The little jars making their way around campus this summer seem to glow. Held up to the light, they radiate a phosphorescent visualization of life created by thousands of bees and a few dozen Bruin Beekeepers.
The group, which started in 2018, has developed a thriving apiary atop the Life Sciences building. It has taken years of cultivation to get to the first harvest, which started early on a Saturday morning cloaked in June gloom.
The harvest starts the same way an inspection would, with trained student beekeepers lighting up a handheld smoker. The smoker resembles a cross between an oil can and a lantern. Fueled by pine needles, the smoke calms and distracts bees while the boxes that house their hives are taken apart.

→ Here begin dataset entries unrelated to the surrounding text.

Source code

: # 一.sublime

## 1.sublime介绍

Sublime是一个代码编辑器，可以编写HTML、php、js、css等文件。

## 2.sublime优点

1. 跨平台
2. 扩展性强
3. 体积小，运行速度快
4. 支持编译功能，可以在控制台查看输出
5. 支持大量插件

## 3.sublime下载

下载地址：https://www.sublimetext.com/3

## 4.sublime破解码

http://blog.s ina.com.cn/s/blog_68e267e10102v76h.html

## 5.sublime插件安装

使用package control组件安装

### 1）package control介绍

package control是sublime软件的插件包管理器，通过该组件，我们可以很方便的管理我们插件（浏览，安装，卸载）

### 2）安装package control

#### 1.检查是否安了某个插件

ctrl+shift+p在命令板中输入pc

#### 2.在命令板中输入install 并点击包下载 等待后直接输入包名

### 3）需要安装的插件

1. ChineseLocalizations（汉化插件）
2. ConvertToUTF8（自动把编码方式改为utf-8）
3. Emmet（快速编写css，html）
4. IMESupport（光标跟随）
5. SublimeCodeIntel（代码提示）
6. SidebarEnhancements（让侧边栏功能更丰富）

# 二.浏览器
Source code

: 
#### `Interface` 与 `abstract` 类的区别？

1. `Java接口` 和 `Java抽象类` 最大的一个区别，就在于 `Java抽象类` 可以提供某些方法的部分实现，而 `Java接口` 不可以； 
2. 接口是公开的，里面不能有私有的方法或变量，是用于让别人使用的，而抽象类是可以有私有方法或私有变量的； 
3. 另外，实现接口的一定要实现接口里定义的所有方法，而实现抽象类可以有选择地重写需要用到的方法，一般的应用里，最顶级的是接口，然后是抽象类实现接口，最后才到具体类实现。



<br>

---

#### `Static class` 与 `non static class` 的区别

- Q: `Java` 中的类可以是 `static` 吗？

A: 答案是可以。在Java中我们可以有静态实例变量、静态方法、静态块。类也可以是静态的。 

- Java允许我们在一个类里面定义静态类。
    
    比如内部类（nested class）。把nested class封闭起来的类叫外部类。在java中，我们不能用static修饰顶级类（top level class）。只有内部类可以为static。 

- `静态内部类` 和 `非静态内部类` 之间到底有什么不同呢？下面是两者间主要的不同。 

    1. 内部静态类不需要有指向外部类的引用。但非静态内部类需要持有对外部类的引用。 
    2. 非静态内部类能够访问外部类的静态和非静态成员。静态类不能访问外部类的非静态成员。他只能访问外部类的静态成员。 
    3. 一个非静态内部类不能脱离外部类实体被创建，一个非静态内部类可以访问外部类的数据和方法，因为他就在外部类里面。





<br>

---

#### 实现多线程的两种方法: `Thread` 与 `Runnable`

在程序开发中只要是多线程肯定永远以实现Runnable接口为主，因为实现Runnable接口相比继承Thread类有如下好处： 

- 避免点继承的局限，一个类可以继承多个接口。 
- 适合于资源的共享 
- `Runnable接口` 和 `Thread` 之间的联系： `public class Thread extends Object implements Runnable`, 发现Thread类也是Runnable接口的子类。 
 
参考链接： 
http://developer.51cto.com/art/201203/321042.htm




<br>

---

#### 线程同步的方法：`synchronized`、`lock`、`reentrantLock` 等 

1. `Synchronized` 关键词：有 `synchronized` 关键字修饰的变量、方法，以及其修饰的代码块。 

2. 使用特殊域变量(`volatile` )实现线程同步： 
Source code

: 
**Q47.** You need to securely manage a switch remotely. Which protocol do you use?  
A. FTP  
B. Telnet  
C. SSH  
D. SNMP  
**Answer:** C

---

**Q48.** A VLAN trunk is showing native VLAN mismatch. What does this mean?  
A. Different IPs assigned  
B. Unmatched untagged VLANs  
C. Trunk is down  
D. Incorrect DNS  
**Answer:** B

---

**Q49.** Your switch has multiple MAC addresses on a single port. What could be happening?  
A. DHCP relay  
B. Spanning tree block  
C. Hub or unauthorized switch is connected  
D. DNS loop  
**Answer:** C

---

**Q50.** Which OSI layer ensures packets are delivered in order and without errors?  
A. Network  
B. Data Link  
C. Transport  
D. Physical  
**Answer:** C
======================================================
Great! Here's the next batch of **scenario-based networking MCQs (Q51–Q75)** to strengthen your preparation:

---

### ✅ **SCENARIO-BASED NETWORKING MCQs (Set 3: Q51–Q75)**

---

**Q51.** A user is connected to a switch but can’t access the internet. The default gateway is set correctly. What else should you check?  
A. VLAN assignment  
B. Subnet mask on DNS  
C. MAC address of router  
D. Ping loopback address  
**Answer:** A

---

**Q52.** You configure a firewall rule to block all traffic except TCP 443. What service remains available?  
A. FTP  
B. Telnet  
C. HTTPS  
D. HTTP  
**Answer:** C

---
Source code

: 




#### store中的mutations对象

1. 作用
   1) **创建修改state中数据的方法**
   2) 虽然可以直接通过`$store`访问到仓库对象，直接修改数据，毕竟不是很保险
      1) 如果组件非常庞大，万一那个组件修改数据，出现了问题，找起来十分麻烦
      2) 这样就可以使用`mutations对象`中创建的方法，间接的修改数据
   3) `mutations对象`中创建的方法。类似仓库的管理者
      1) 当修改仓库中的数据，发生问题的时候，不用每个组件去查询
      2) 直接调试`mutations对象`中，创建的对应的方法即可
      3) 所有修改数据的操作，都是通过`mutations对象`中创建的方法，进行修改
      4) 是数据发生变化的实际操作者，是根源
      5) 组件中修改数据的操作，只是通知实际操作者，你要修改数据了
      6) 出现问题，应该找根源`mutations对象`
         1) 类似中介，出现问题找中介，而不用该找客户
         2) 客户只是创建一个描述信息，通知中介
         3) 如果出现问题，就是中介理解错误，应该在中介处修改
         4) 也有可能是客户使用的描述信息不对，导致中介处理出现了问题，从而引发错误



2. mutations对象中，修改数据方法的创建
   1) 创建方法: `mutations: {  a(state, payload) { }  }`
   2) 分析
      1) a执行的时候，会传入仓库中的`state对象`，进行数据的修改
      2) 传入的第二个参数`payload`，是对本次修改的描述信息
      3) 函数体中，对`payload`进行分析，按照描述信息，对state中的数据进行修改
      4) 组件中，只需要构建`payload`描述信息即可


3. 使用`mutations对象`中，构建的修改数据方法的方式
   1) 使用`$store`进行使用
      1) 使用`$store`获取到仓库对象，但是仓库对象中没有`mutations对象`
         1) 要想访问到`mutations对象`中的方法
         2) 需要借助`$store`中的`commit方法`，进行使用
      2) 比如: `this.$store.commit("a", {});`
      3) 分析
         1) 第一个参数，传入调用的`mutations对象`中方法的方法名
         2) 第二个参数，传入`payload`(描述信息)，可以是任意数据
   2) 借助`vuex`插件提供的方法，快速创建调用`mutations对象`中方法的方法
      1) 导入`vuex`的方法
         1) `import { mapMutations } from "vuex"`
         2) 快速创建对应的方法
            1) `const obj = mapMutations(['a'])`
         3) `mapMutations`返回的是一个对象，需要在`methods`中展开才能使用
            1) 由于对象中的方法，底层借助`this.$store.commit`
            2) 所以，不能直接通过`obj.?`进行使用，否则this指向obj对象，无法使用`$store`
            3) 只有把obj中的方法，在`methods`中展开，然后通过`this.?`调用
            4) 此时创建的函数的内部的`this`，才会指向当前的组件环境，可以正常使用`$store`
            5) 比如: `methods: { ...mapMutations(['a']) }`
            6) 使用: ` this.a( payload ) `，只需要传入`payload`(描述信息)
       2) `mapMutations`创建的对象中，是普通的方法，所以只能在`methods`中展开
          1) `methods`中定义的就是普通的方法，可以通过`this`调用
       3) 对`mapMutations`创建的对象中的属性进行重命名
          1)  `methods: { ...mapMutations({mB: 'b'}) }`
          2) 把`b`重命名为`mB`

Inside those boxes are dozens of frames, the simple wooden rectangles that give bees a place to store nectar. Once that nectar thickens, bees cap the cell with wax, creating what non-experts would understand as a honeycomb.
When bees are at their busiest, often in spring and early summer, beekeepers will add additional frames known as “honey supers” to the hives, giving workaholic bees a place to store excess honey.
Once an expert like Bonny Bentzin, the Bruin Beekepers’ advisor and UCLA’s deputy chief sustainability officer, determines that honey stores are sufficient, harvesting can begin.
“Producing honey is hyper local,” Bentzin said. “We know what’s in it. It gives you an appreciation for where your food is coming from. We’ve gotten used to the idea that we can eat whatever we want whenever we want relatively cheaply. This is a way to reinstill value and restore reverence for our food supply.”
The valuable supply of honey was hand carried down from the rooftop aviary into a collection room that grew stickier as the morning progressed. The frames, laden with honey, are heavy. Beekeepers scrape off the wax layer that caps the honeycombs before the frames are dropped into a centrifuge by staff advisor Rey Soto. The honey is then spun from the comb, dripping down the interior sides of the drum to a spigot below.
Once it emerges through the spigot, the honey trickles through two screens to remove debris.
It's a slow process. And the honey needs still more time.
“It has to sit for a while so the wax cappings and the occasional dead bee or whatever can come up to the top,” Soto said. After that, we’ll get the nice, good, pure honey.
The Bruin Beekeepers product is indeed pure – likely purer than some of the honey you might purchase, Bentzin said.
“When you’re buying from a large producer, they might be pulling honey from another country,” Bentzin said. “If they’re doing mass bottling, odds are it’s not straight honey. Research shows that.”
Research is among the group’s missions, along with beekeeper certification and sustainability education.
The honey, four gallons in all, is destined for Bruin Beekeeper supporters and the Community Programs Office.